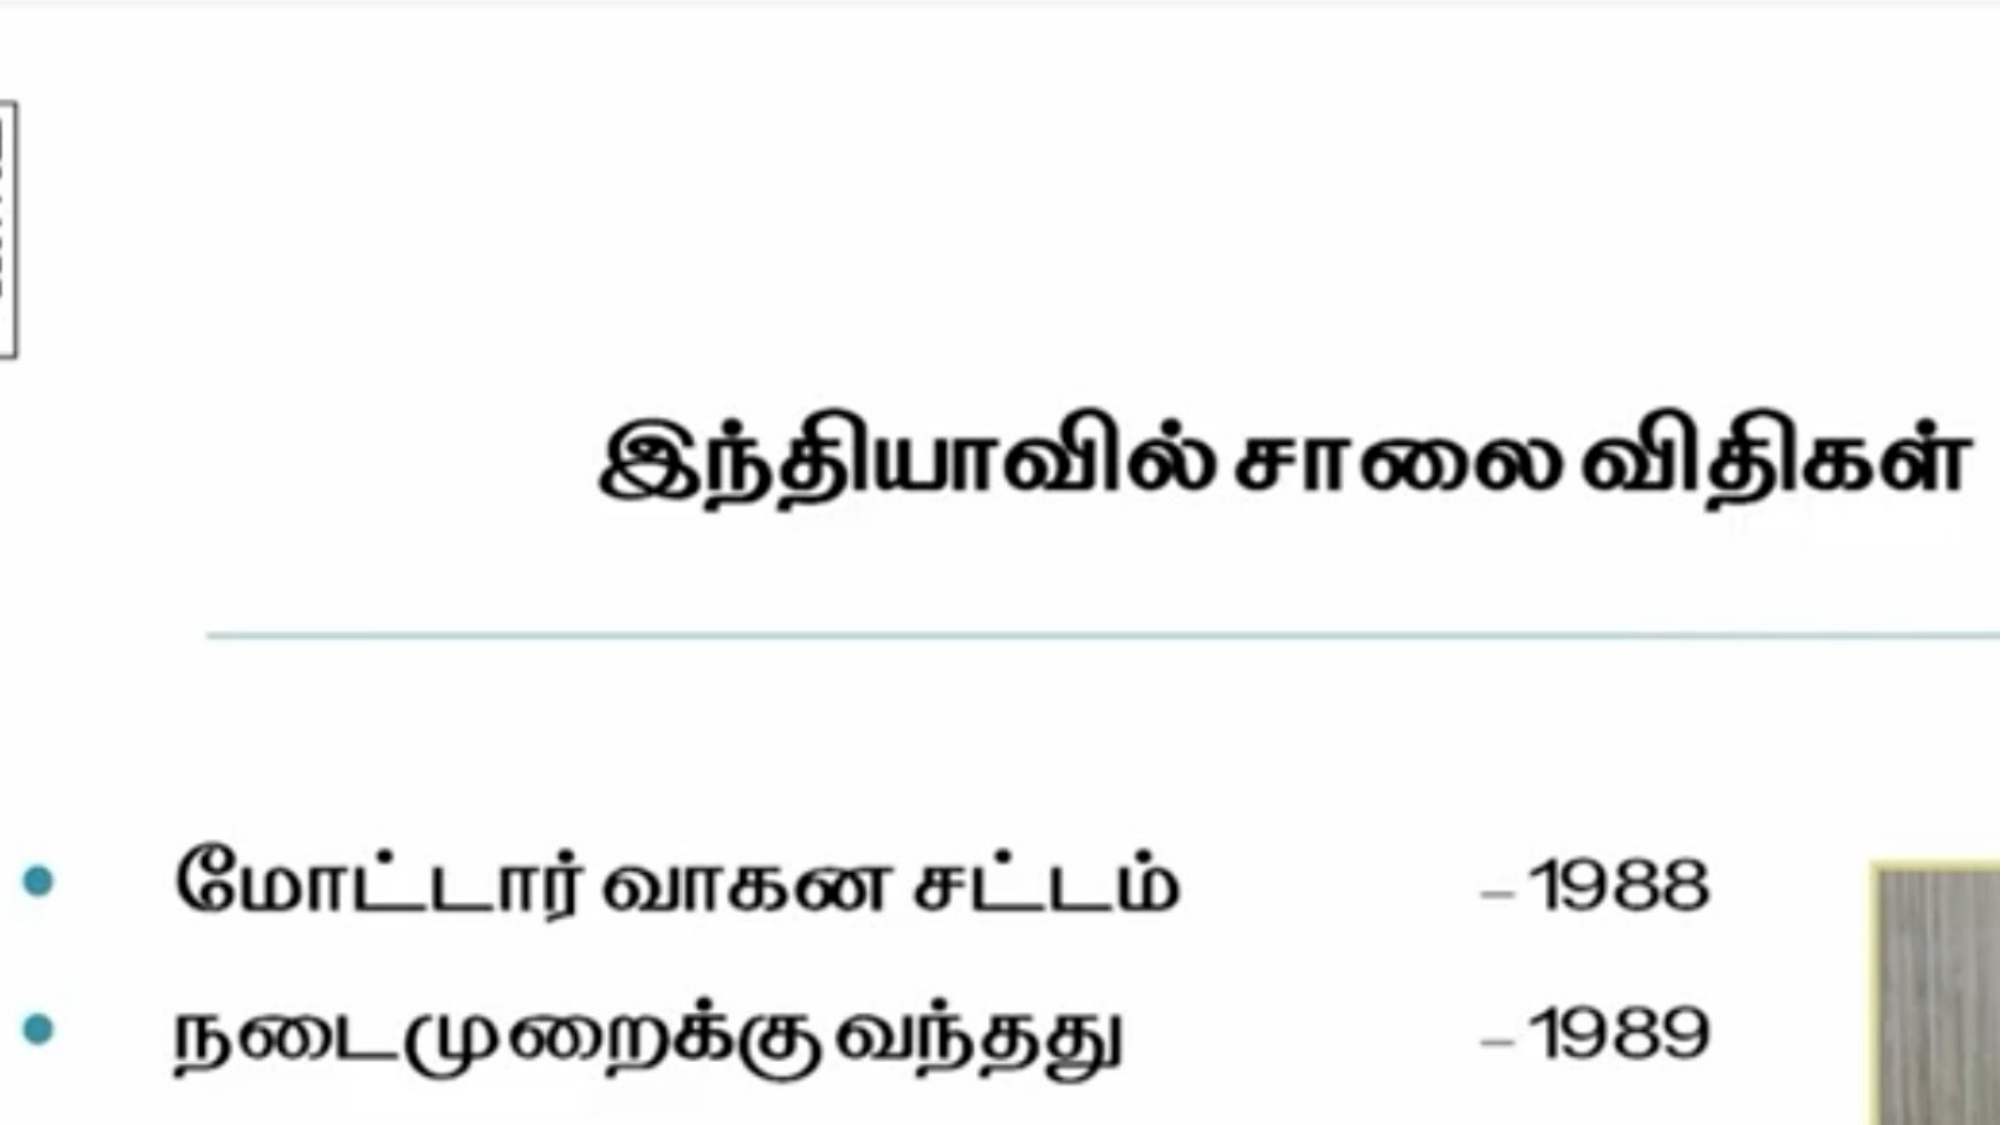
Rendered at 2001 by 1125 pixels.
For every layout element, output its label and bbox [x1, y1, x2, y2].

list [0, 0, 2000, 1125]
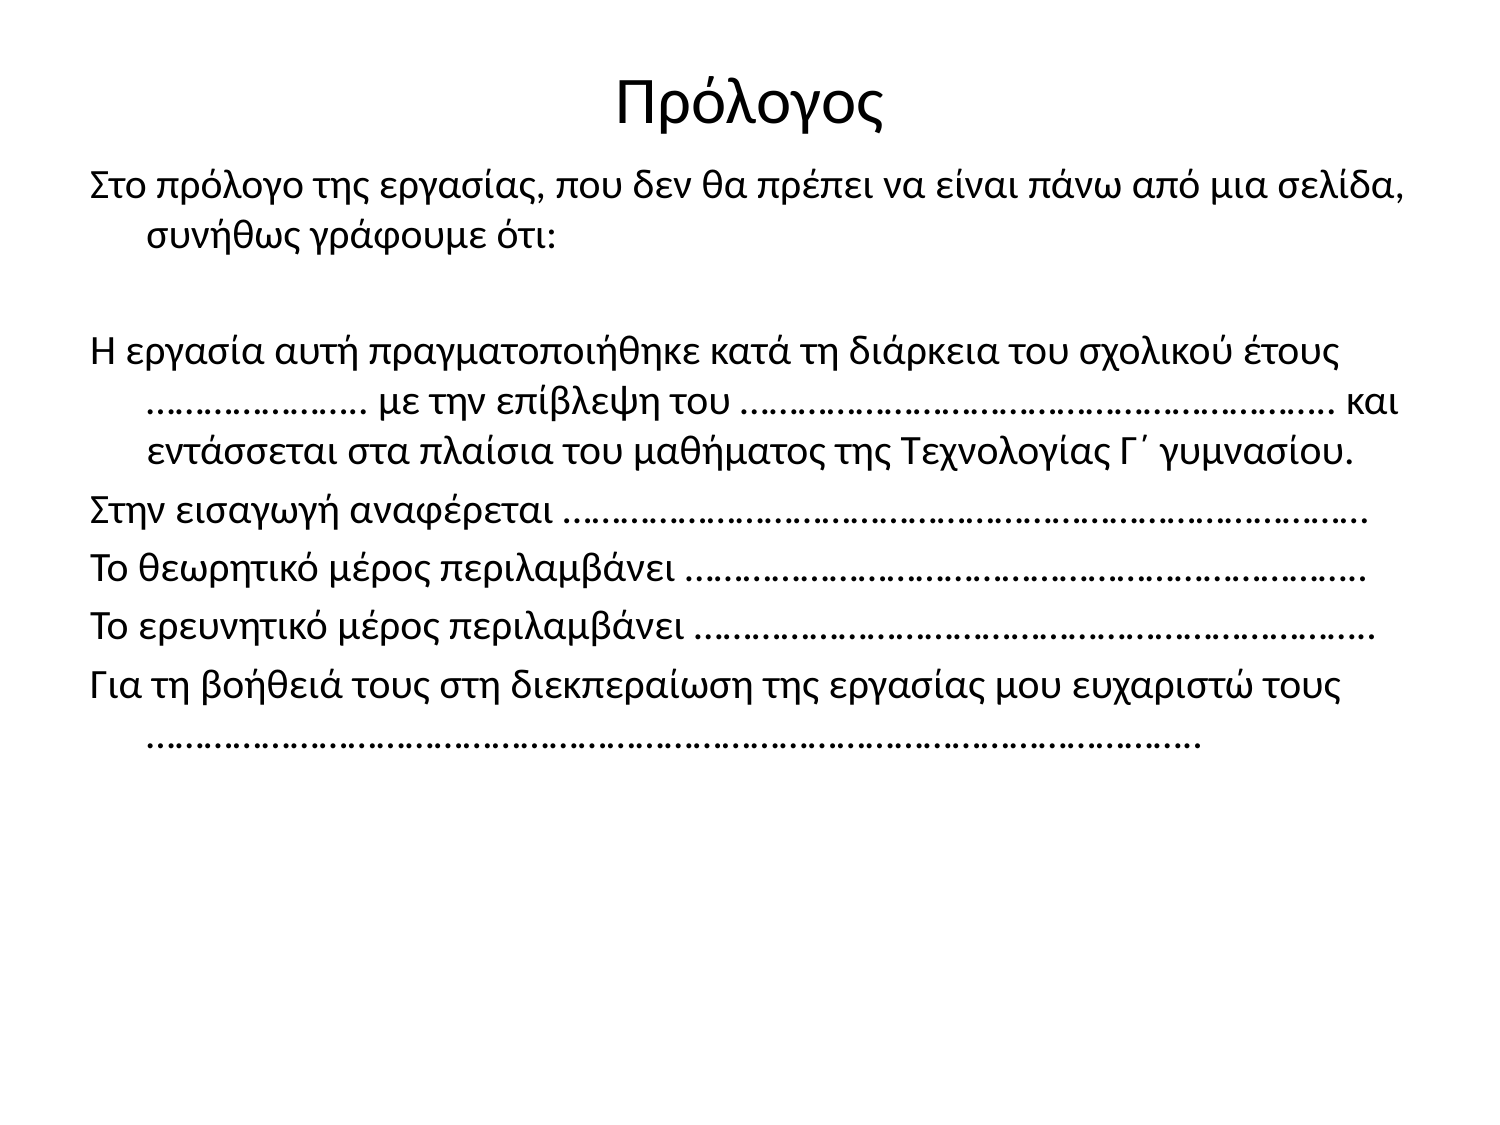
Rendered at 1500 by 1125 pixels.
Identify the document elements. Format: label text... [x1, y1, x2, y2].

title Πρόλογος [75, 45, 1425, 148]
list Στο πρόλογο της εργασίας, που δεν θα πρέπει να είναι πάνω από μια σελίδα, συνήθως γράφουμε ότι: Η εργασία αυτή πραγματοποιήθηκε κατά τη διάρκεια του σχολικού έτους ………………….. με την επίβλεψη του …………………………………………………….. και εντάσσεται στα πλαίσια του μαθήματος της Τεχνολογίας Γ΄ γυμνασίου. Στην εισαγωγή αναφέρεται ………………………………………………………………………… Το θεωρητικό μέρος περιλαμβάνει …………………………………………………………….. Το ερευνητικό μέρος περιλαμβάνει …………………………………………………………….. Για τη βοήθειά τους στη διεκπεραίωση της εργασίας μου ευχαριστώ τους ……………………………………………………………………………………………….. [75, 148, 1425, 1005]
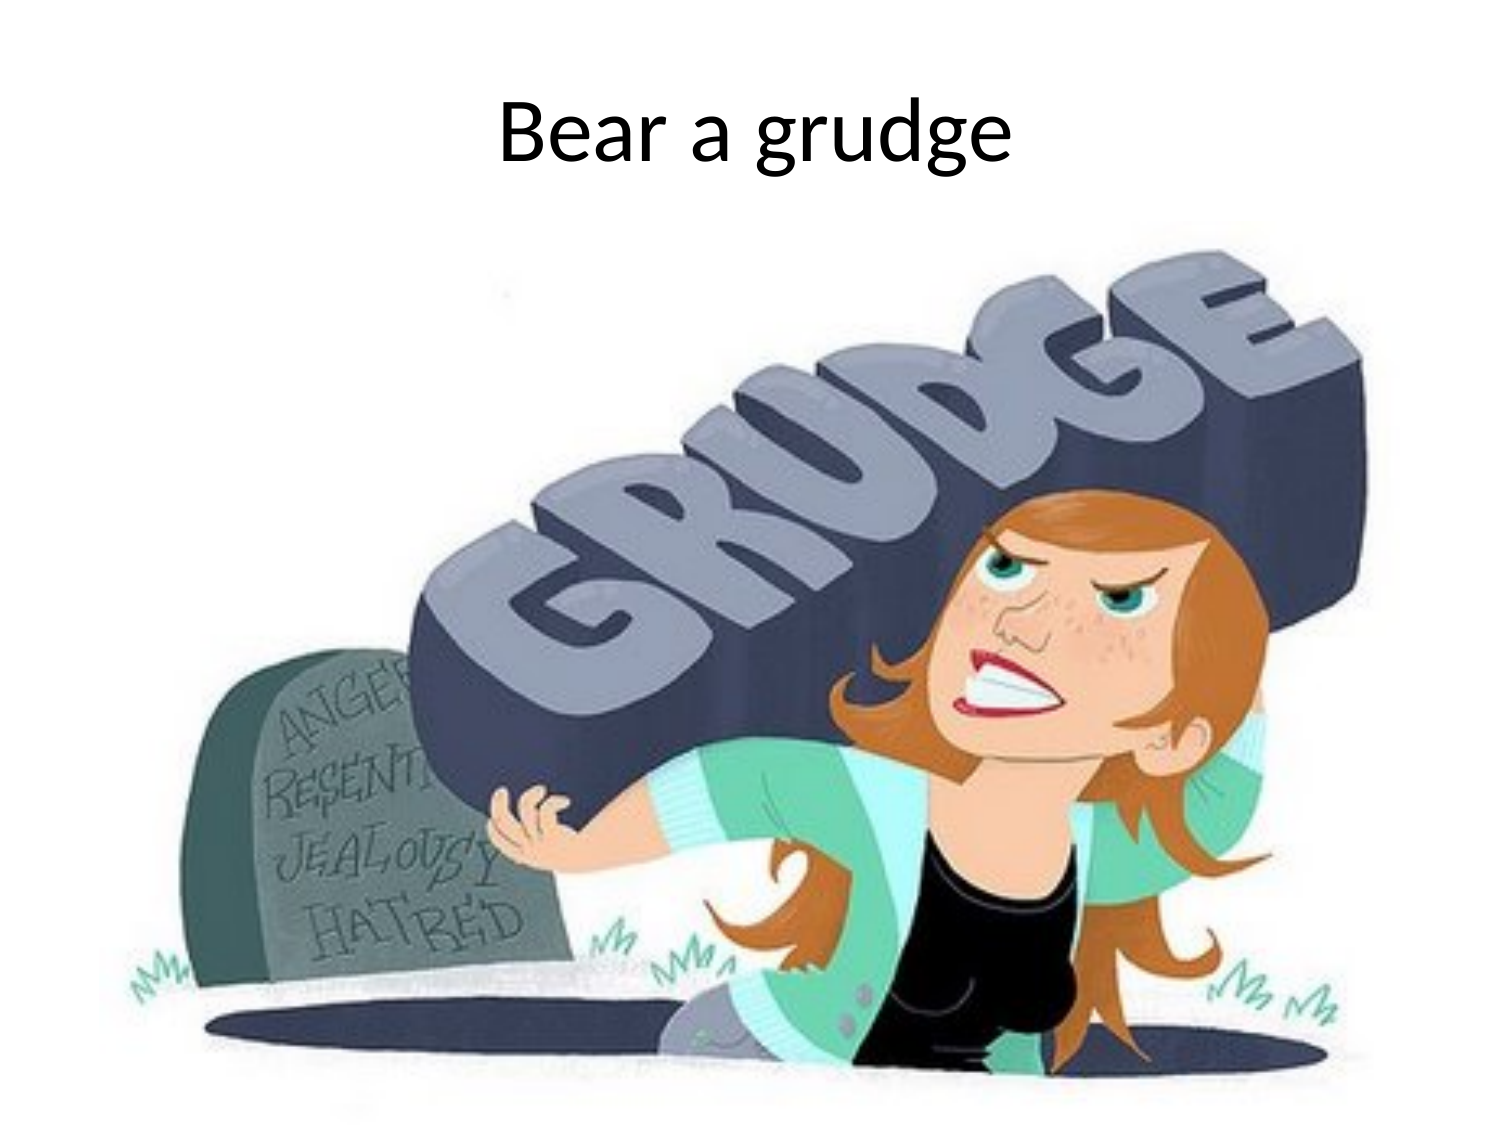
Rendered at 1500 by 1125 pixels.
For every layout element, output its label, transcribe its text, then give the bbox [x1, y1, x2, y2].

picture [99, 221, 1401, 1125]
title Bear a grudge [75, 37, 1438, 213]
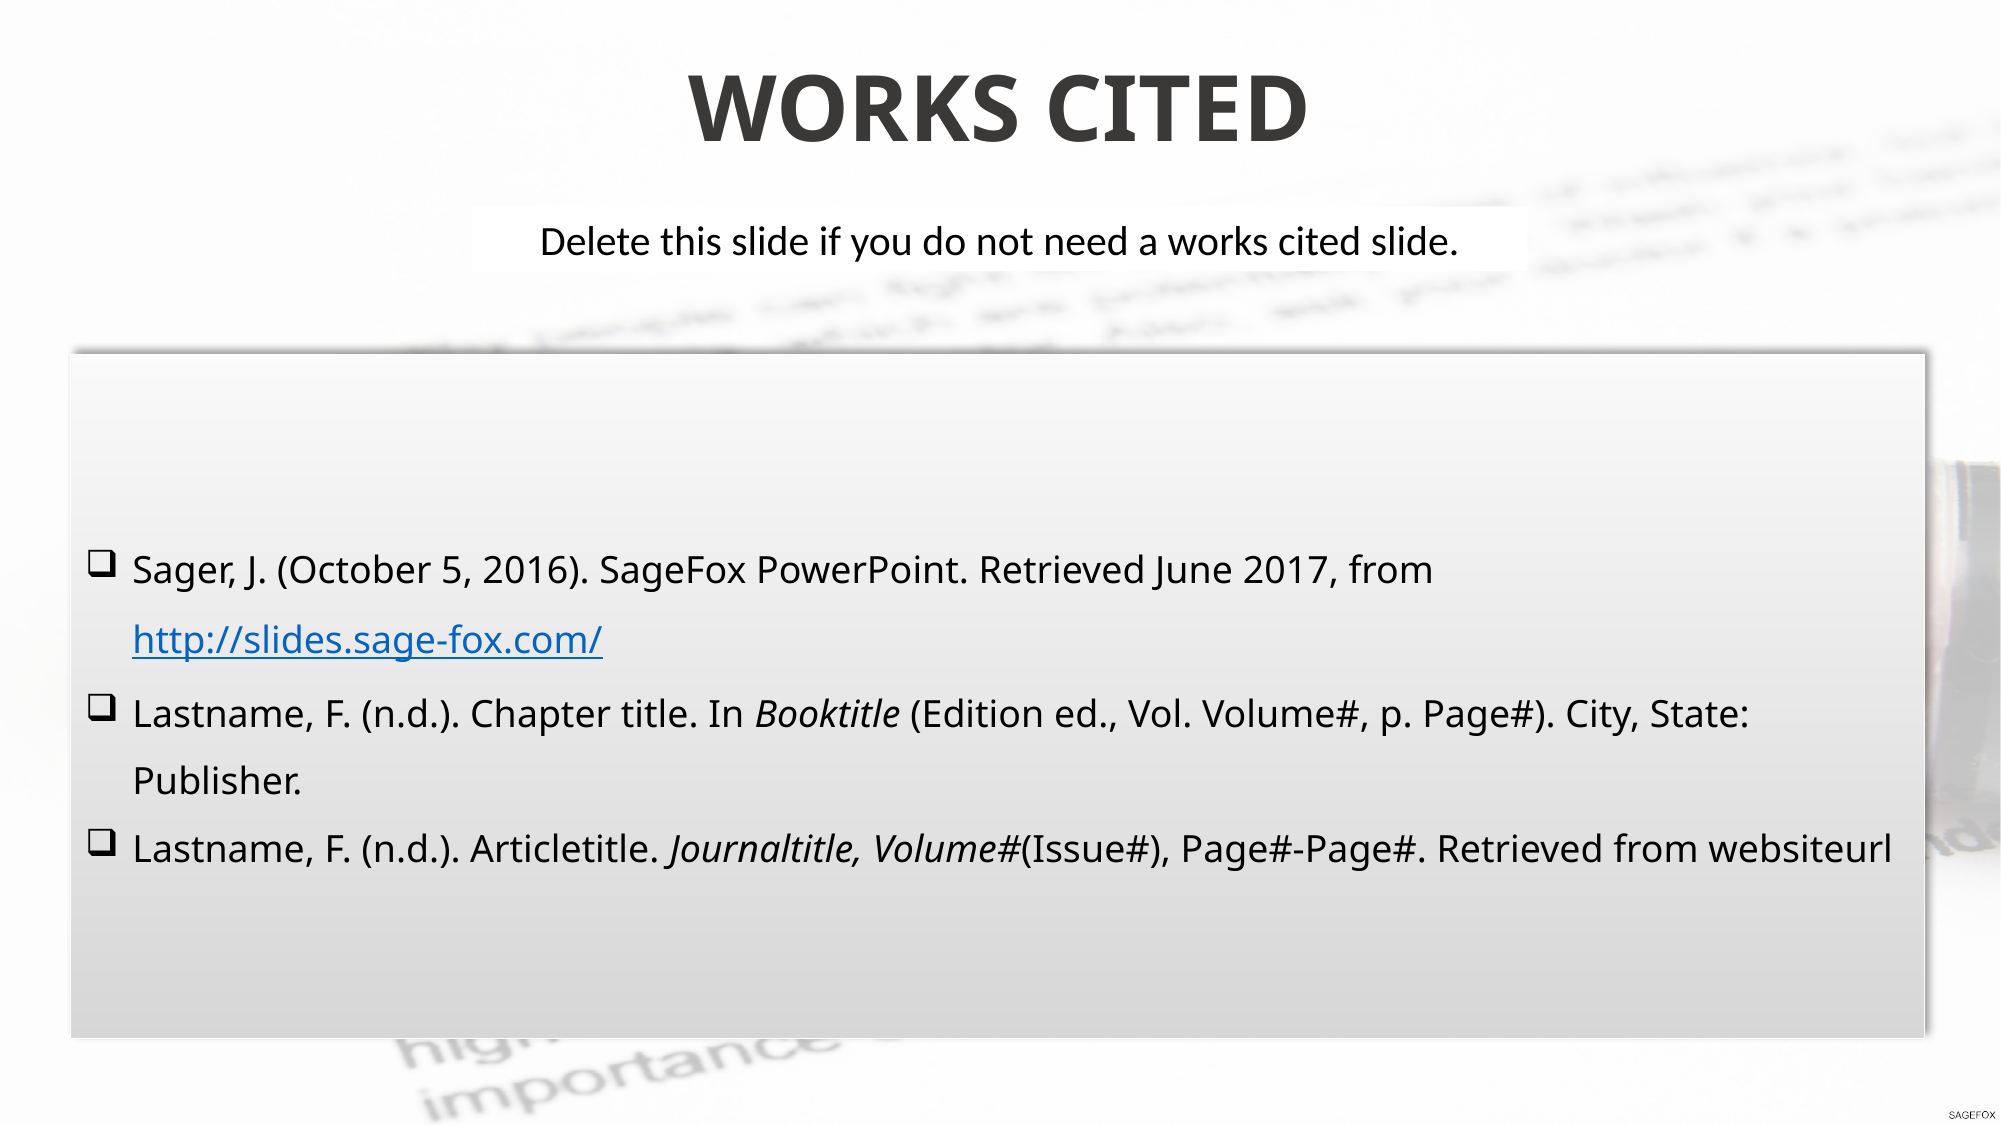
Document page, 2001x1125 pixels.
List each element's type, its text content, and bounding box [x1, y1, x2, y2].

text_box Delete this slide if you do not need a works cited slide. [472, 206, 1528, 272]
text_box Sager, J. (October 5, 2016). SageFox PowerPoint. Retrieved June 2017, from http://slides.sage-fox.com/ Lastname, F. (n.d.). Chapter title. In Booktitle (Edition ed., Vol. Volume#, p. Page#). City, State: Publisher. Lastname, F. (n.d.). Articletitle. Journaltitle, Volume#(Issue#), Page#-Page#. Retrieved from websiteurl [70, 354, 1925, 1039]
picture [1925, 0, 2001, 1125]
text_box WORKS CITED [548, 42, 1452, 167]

________

§ EXERCISE DIRECTIONS: Return each full line of the entries that contains the word "pixels".

§ RESULT OF THE TASK:
Rendered at 2001 by 1125 pixels.
Rendered at 1500 by 1125 pixels.
Rendered at 1500 by 1125 pixels.
Document page, 2001x1125 pixels.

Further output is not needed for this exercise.